Effective Operational Capability
The Italian Army is thus composed of eight combat brigades, numbering between 3-7,000 troops each. These units are the pride of the Italian Army and are a front-line well-equipped force capable of dealing with most emergency situations; in total they number some 42,000 ground troops. Additional support units include engineer, artillery and air corps assets.
Equipment
The Italians are equipped with NATO-standard issue kit and weapons. Their primary Main Battle Tank, the Leopard 1A5 is being replaced by the indigenously-produced third-generation C1 Ariete. Armoured Personnel Carriers in the form f B1 Centauros for use in Cavalry regiments have become much in demand amongst US war plannners. The Italian Army was the first European Army to field an attack helicopter, the A129 light-attack scout chopper Mangusta (Mongoose).
Operations
A post-WWII peace treaty signed by Italy prevented the country from deploying military forces in overseas operations as well as possessing fixed-wing vessel-based aircraft for twenty-five years following the end of the war. This treaty expired in 1970, but it would not be until 1982 that Italy first deployed troops on foreign soil, with a peacekeeping contingent being despatched to Beirut in that year following a UN request for troops. Since the 1980s, Italian troops have participated with other Western countries in peacekeeping operations across the world, especially in Africa, the Balkans and the Middle East.
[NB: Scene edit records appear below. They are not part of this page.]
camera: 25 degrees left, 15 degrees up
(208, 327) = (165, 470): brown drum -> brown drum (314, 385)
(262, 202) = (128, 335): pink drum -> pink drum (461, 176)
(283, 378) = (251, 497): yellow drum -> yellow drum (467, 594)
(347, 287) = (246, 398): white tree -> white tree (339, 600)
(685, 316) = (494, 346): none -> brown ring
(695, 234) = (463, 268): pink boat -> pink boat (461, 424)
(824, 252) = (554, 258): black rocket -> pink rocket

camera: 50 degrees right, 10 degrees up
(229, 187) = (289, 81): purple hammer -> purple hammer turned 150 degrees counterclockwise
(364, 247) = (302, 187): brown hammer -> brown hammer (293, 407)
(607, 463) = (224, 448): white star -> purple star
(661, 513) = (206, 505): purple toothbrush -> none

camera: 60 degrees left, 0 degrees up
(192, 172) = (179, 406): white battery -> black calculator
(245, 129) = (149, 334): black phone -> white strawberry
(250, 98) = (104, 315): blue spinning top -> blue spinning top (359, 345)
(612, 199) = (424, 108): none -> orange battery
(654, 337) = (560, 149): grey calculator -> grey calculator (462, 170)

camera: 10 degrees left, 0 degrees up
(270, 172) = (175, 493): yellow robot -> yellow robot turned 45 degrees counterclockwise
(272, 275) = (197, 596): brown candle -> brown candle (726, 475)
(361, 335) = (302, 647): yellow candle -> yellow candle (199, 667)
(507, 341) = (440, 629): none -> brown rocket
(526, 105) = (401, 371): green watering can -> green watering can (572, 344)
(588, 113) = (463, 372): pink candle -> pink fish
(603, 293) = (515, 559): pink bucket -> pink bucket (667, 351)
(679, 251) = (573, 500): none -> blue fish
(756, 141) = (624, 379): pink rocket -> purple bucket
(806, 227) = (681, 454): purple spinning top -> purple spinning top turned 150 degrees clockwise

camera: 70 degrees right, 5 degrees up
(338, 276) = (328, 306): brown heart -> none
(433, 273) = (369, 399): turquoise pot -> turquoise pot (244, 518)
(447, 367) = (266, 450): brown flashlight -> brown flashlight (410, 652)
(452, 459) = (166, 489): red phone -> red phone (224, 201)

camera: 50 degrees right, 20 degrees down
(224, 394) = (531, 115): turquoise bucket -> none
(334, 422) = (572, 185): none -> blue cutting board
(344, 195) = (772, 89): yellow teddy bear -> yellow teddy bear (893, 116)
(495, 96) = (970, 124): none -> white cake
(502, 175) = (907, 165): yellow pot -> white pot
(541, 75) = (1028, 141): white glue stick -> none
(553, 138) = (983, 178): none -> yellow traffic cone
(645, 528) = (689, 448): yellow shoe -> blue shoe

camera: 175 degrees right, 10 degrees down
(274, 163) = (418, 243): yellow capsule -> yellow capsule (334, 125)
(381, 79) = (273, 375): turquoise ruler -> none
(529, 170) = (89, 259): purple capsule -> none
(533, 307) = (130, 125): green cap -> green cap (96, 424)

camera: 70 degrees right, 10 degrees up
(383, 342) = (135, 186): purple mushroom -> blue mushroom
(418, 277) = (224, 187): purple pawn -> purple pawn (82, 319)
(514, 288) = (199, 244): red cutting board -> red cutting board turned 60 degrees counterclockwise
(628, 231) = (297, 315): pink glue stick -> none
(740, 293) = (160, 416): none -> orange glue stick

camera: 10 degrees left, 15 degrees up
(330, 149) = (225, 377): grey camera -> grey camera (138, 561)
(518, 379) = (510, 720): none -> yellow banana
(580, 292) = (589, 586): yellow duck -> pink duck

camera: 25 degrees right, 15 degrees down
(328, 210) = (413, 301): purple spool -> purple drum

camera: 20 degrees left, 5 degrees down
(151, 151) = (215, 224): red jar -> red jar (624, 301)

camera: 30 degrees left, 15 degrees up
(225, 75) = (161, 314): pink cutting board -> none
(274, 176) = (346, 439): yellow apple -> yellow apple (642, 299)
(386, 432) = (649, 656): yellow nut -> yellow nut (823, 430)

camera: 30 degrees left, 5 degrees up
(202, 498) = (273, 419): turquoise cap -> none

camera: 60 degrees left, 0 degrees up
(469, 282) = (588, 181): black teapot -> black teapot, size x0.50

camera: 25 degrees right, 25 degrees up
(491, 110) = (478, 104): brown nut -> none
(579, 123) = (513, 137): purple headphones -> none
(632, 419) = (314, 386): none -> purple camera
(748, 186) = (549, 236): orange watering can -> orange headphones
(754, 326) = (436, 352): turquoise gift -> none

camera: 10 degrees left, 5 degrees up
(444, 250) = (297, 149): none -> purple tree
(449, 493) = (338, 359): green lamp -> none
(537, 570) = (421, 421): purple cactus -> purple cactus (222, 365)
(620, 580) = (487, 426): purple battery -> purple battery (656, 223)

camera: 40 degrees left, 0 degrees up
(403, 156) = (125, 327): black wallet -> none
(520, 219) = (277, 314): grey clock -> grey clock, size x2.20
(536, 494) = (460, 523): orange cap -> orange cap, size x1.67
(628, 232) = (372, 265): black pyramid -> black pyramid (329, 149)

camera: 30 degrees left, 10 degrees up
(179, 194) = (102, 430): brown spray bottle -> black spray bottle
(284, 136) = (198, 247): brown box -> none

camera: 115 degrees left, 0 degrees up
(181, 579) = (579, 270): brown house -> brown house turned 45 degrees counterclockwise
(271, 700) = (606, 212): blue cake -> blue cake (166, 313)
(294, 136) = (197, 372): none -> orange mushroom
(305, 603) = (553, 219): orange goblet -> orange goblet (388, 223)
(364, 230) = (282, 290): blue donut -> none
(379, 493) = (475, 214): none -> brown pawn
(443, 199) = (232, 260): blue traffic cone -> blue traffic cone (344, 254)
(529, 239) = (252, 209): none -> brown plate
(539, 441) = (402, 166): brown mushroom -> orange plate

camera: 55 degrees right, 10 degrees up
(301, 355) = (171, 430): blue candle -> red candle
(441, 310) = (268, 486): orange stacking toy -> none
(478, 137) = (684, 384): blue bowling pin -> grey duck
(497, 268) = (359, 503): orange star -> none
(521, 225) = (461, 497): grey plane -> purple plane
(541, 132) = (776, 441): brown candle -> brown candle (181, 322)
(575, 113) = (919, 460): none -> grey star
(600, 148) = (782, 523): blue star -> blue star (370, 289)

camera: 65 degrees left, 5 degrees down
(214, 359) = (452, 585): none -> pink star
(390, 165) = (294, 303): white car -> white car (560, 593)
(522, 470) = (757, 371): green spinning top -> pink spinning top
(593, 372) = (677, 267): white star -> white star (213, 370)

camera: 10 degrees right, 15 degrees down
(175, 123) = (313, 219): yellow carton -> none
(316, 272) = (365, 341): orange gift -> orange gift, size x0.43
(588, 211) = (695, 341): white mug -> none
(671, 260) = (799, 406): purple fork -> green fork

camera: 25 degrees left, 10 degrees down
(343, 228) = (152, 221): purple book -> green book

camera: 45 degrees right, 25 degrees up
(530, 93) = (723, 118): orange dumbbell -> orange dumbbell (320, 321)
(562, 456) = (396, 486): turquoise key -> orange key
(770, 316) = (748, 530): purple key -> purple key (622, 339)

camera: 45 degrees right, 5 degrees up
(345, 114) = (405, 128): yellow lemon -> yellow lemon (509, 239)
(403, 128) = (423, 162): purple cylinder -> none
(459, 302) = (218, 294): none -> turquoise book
As yet, the Italian Army has not engaged in major combat operations since World War II; though Italian Special Forces have taken part in anti-Taleban operations in Afghanistan as Task Force 'Nibbio'. Italy was not yet a member of the United Nations in 1950, when that organisation went to war with North Korea, the 1964-73 Vietnam War was a 'police action' on the part of the United States with neither a formal declaration of war, neither was NATO involved (as the Gulf of Tonkin incident and the entire war itself took place outside NATO jurisdiction). Italy did take part in the 1990-91 Gulf War but solely through the deployment of eight Italian Air Force Panavia Tornado IDS bomber jets to Saudi Arabia; Italian Army troops were subsequently deployed to assist Kurdish refugees in northern Iraq following the conflict. The Italian Army did not take part in combat operations of the 2003 Iraq War; despatching troops only after May 1, 2003 - when major combat operations were declared over by the US president, George W Bush aboard the carrier USS Abraham Lincoln. Subsequently Italian troops arrived in the late summer of 2003, and have been scheduled to begin leaving their southern Iraqi base near Nasiriyah by September 2005. Some twenty Italian troops have been killed in Iraq in the past two years - with the greatest single loss of life coming on November 12, 2004 - a suicide car bombing of the Italian Carabinieri Corps HQ left a dozen Carabinieri, five Army soldiers, two Italian civilians and eight Iraqi bystanders dead.